13. Thomas Paine, one of the most influential political writers of the late-18th century, had his bones stolen after death and sold off to the highest bidders.
Thomas Paine, author of Rights of Man and Common Sense – the best-selling book in American history relative to population size – remains one of the most influential of the Founding Fathers. One of the core instigators behind widespread popular support for radical politics during the 18th century, with John Adams claiming that without Common Sense the American Revolution would have stood no chance, in later life Paine became increasingly ostracized due to his unrepentant deism and opposition to organized Christianity. Dying on June 8, 1809, in New York City, the Englishman-in-exile’s funeral was attended by just six people.
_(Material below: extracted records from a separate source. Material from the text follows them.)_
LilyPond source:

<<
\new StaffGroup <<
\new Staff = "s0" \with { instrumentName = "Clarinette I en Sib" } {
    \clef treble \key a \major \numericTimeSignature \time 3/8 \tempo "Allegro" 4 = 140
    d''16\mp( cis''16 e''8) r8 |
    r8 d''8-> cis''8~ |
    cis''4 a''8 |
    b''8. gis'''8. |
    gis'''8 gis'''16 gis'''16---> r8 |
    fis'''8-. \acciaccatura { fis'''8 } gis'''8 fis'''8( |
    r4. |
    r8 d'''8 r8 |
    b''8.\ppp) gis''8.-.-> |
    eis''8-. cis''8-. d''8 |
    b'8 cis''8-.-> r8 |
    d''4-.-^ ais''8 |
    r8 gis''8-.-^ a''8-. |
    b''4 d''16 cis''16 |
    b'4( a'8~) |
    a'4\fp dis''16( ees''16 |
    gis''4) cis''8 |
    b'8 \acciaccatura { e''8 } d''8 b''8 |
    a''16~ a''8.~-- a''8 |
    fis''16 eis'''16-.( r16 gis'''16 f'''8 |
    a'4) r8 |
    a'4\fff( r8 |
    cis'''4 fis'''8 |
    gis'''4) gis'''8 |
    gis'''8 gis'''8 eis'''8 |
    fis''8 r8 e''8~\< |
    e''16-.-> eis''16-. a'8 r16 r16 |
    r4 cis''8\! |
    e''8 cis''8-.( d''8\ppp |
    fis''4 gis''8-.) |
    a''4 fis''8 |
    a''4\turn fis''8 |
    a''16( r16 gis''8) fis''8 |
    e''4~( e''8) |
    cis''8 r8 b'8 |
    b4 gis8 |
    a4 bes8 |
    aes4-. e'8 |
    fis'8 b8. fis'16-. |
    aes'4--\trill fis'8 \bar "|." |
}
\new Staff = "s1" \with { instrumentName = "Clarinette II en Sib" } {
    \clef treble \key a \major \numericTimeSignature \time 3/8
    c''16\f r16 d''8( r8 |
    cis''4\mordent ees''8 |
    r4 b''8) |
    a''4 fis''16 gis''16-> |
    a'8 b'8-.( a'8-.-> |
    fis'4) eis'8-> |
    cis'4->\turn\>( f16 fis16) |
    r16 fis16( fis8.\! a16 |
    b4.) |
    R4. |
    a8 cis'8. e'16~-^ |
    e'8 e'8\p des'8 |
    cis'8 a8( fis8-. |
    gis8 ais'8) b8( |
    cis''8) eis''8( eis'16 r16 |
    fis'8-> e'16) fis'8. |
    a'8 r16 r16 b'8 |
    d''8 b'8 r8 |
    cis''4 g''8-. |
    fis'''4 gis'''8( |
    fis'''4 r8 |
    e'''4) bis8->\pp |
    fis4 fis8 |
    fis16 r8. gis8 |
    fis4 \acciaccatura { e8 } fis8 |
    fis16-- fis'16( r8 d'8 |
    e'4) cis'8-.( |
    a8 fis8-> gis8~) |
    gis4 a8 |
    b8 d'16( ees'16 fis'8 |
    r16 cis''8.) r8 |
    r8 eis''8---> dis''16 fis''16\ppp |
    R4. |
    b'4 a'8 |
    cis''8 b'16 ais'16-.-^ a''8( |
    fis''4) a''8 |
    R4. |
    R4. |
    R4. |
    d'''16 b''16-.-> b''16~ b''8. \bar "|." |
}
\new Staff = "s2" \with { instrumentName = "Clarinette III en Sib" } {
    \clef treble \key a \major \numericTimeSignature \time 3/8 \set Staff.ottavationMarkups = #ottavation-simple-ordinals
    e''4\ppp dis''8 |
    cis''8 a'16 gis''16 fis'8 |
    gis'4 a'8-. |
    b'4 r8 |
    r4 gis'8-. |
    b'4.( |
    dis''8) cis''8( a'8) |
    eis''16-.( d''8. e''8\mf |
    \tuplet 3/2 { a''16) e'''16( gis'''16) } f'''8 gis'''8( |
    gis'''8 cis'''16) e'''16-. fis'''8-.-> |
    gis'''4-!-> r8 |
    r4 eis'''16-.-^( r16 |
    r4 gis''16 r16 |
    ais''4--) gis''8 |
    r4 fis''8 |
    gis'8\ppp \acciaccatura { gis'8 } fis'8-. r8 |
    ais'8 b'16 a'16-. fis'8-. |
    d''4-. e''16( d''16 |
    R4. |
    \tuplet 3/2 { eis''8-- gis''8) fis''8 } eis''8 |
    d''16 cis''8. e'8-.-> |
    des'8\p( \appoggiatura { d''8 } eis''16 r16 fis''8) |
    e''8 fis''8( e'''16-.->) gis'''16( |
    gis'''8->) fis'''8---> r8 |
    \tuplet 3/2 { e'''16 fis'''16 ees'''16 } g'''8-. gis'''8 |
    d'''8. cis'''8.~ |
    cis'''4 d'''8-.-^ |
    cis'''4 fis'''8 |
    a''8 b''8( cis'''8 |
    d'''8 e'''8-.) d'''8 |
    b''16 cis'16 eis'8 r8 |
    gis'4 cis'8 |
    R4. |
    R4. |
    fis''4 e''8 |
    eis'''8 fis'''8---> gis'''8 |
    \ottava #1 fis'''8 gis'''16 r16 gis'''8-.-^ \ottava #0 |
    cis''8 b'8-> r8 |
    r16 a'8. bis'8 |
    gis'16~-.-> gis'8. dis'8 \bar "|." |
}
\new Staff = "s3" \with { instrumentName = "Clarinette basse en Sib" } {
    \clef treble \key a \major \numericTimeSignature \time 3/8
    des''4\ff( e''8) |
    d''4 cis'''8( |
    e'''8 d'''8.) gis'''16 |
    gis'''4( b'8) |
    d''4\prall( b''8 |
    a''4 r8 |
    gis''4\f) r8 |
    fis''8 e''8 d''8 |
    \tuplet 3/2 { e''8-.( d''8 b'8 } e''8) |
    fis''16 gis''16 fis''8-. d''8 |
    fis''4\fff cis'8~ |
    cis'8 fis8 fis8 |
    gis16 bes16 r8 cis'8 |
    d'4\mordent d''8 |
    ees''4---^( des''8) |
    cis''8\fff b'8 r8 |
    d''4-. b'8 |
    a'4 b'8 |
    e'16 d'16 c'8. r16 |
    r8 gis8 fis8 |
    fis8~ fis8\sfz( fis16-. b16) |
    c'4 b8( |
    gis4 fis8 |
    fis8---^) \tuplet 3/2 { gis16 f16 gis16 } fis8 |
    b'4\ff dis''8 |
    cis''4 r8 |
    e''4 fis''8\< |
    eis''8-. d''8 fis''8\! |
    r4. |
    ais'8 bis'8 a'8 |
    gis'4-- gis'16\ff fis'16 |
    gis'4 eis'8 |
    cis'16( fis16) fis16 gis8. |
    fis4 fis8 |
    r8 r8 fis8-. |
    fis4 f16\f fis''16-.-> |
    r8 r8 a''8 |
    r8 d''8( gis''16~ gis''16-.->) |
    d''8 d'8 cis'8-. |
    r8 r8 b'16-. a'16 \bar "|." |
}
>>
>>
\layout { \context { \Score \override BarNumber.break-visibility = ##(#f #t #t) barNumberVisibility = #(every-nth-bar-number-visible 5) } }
Despite the absence of grief on the level that was garnered by the passing of, for example, Benjamin Franklin, Paine remained a figure of interest. Refused burial at New Rochelle by the Quakers for his attacks on organized religion, Paine was instead interred under a walnut tree on his modest farm. In 1819, journalist William Cobbett dug up his bones with the intent of providing a proper burial in Paine’s native England. Dying twenty years later with the bones still in his possession, they were subsequently auctioned off by Cobbett’s relatives. In the years since, various claims have been made concerning the location and ownership of the remains, including that Paine’s head resides somewhere in Australia.